▶ [Information provided]:
- - - - -
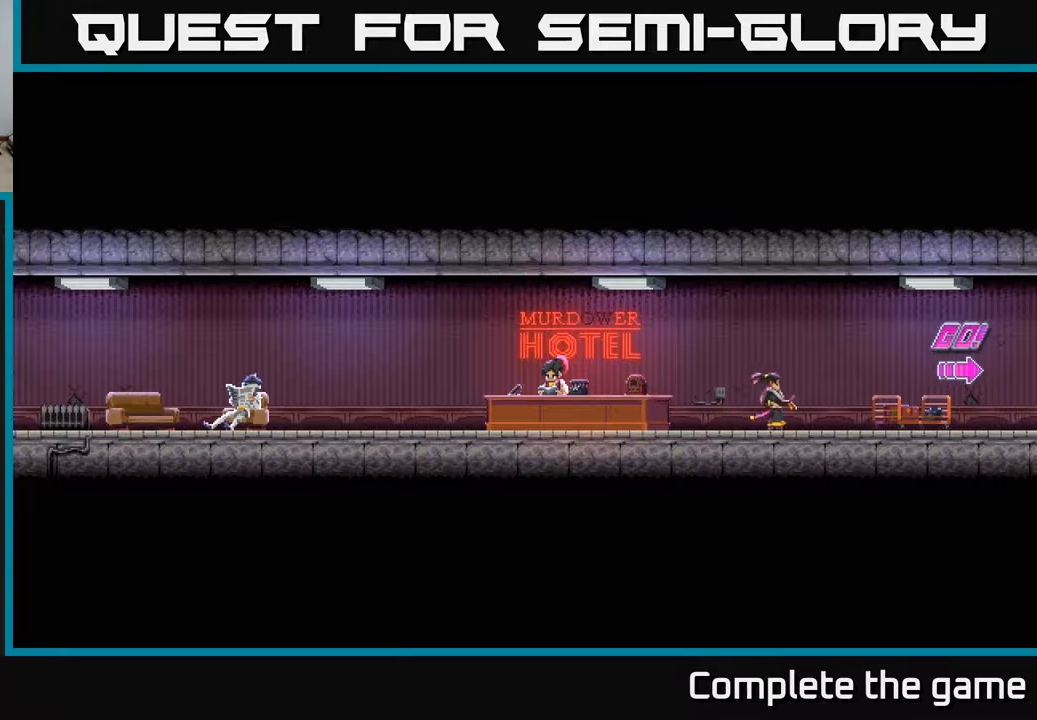
{"buttons": ["DPAD_RIGHT"], "left_stick": "center", "right_stick": "center", "events": []}
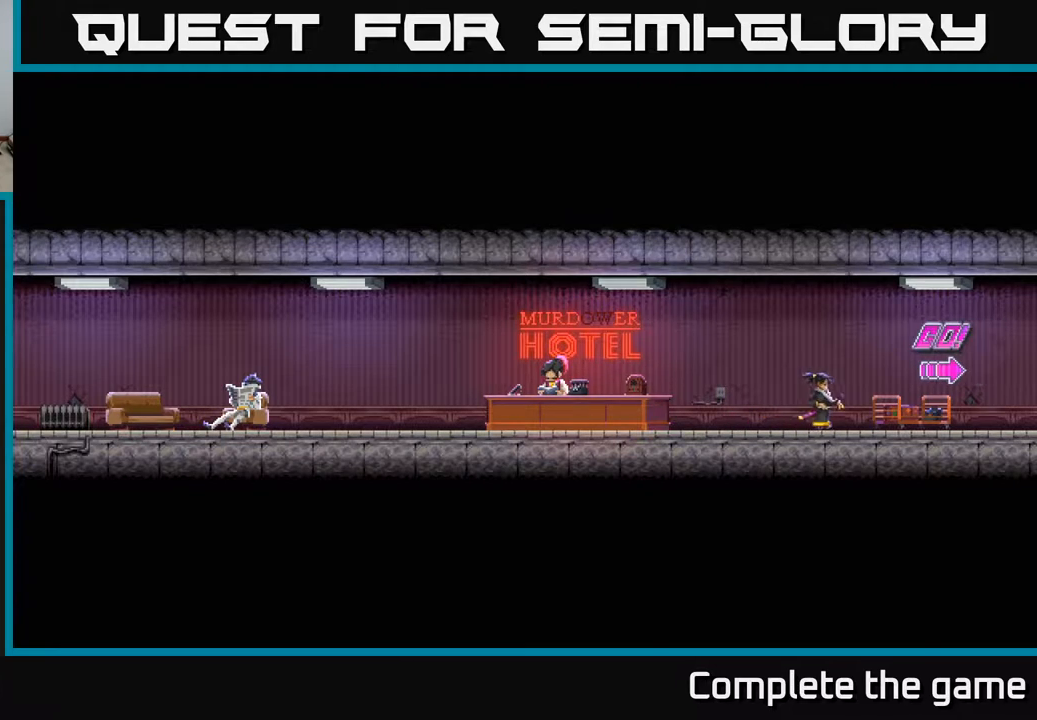
{"buttons": ["DPAD_RIGHT"], "left_stick": "center", "right_stick": "center", "events": []}
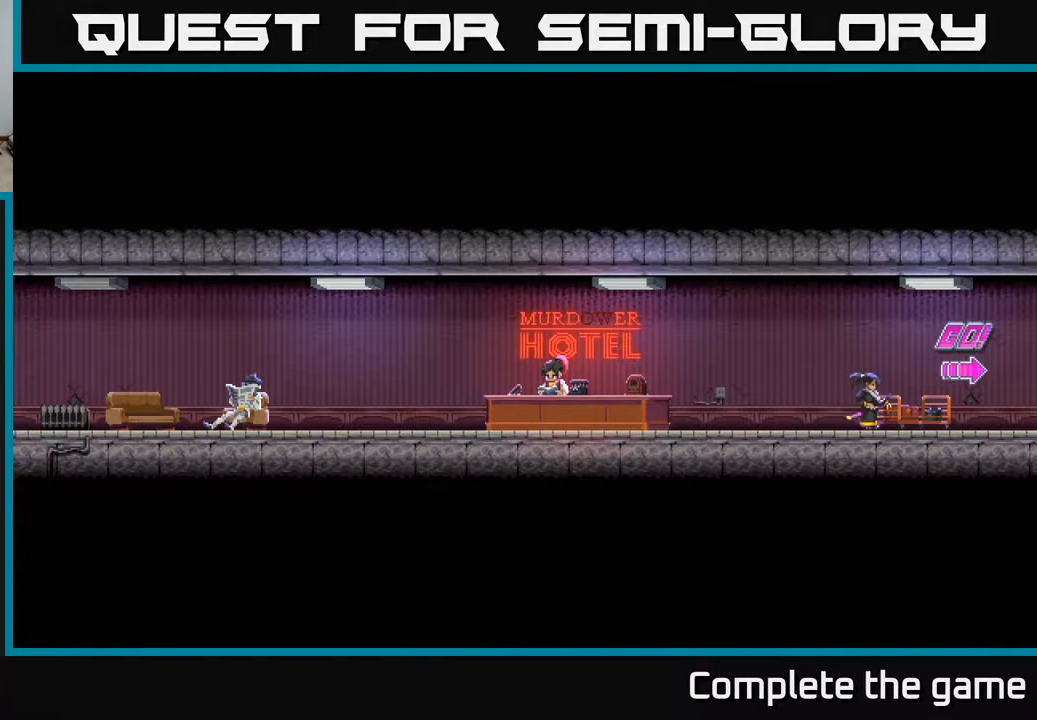
{"buttons": ["DPAD_RIGHT"], "left_stick": "center", "right_stick": "center", "events": []}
- - - - -
▶ [Exercise]:
Output the full listing verbatim; pictures stay out.

▶ [Answer to this exercise]:
{"buttons": ["DPAD_RIGHT"], "left_stick": "center", "right_stick": "center", "events": []}
{"buttons": ["DPAD_RIGHT"], "left_stick": "center", "right_stick": "center", "events": []}
{"buttons": ["DPAD_RIGHT"], "left_stick": "center", "right_stick": "center", "events": []}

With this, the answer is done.